SÜRDÜRÜLEBİLİR BÜYÜME İÇİN TASARRUF GEREKLİ
Hanehalklarının toplam gelirleri içerisinde maaş ve ücretlerin payının yüksekliği nedeniyle, işgücü piyasasındaki gelişmeler, finansal istikrar açısından önem taşımaktadır. İşsizlik oranının daha da olumluya doğru yol almasıyla, hanehalkı gelirinin artması ve hanehalkı borçluluğunun azalması mümkün olabilecektir. Aynı zamanda hanehalkı tasarruflarının artmasıyla, sürdürülebilir büyümenin önü açılmış olacaktır. Bu nedenle işgücü piyasasının iyileşmenin kalıcı olması önem arz etmektedir. İşgücü piyasasına bakıldığında, kurumsal nüfus artış hızına bağlı olarak, işgücü sayısı da artmaktadır. Bununla birlikte, son birkaç aydır, mevsimsel etkilerin de katkısıyla toplam işgücünde, istihdam edilenlerin sayısında ve işgücüne katılma oranında nispi bir azalma yaşanmaktadır. Eğitim durumuna göre en yüksek işsizlik oranı lise mezunlarında görülmektedir. Bu durum, mesleki eğitim ile meslek ve beceri kazandırmaya yönelik kursların önemini ortaya koymaktadır.

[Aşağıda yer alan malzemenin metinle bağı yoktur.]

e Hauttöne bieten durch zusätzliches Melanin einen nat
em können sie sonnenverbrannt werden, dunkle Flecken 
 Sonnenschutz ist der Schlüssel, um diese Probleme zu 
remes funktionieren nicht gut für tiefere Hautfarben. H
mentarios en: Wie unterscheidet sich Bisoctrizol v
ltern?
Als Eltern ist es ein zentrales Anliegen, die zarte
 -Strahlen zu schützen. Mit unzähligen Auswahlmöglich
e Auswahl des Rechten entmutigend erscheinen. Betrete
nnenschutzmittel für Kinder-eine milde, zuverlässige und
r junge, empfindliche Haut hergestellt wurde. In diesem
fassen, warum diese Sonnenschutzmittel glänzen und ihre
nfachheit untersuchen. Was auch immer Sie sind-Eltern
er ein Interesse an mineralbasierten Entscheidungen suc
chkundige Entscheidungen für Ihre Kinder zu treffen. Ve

GELİR 2, BORÇLAR 17 KAT ARTTI
Hanehalkı borçluluğunun artışına, Merkez Bankası'nın Kasım ayında açıkladığı Finansal İstikrar Raporu'nda da dikkat çekildi. Hanehalkı yükümlülüklerinin finansal varlıklara oranının yıllar itibarıyla arttığına işaret edilen raporda, bu durumun "hanehalkının yükümlülüklerin varlıklardan daha hızlı artmasından" kaynaklandığı vurgulandı.
Kasım 2011 Finansal İstikrar Raporu'nda verilere göre, 2003 yılında 180.3 milyar lira düzeyinde bulunan hanehalkı harcanabilir geliri Eylül 2011'de 529.7 milyar liraya çıkarken, hanehalkı finansal borçları 13.4 milyar liradan 236.6 milyar liraya yükseldi. Buna göre, söz konusu dönemde hanealkı harcanabilir geliri yaklaşık 2, borçlardaki artış 17 kata yaklaştı. 2003-2011 arasında dönemde hanehalkı borçlarının harcanabilir gelire oranı da yüzde 7.5'ten altı kat artışla yüzde 44.7'ye yükseldi.

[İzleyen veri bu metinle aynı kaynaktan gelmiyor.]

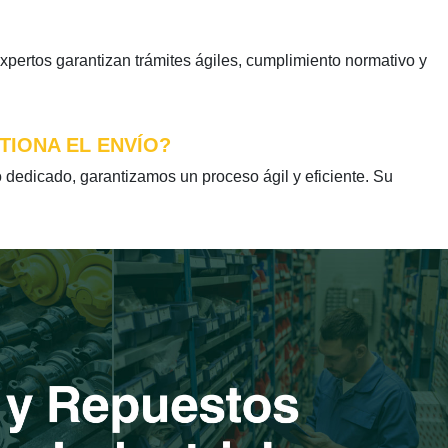
pertos garantizan trámites ágiles, cumplimiento normativo y
TIONA EL ENVÍO?
edicado, garantizamos un proceso ágil y eficiente. Su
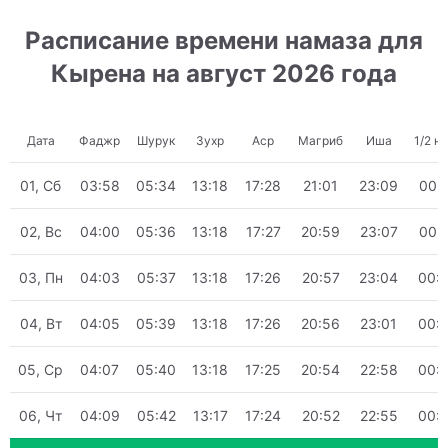
Расписание времени намаза для
Кырена на август 2026 года
Дата
Фаджр
Шурук
Зухр
Аср
Магриб
Иша
1/2 н
01, Сб
03:58
05:34
13:18
17:28
21:01
23:09
00:
02, Вс
04:00
05:36
13:18
17:27
20:59
23:07
00:
03, Пн
04:03
05:37
13:18
17:26
20:57
23:04
00:
04, Вт
04:05
05:39
13:18
17:26
20:56
23:01
00:
05, Ср
04:07
05:40
13:18
17:25
20:54
22:58
00:
06, Чт
04:09
05:42
13:17
17:24
20:52
22:55
00:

2003-2011 arası dokuz yıllık dönemde hanehalklarının faiz ödemelerindeki artış da 5.7 kata ulaştı. 2003 yılında 3.9 milyar lira faiz ödeyen hanehalklarının ödediği miktar, izleyen yıllarda faiz oranlarında yaşanan gerilemeye rağmen yüksek borç kullanımından dolayı artış kaydetti. 2011 yılının ilk dokuz ayında ödenenen faiz tutarı 22.3 milyar lirayı buldu.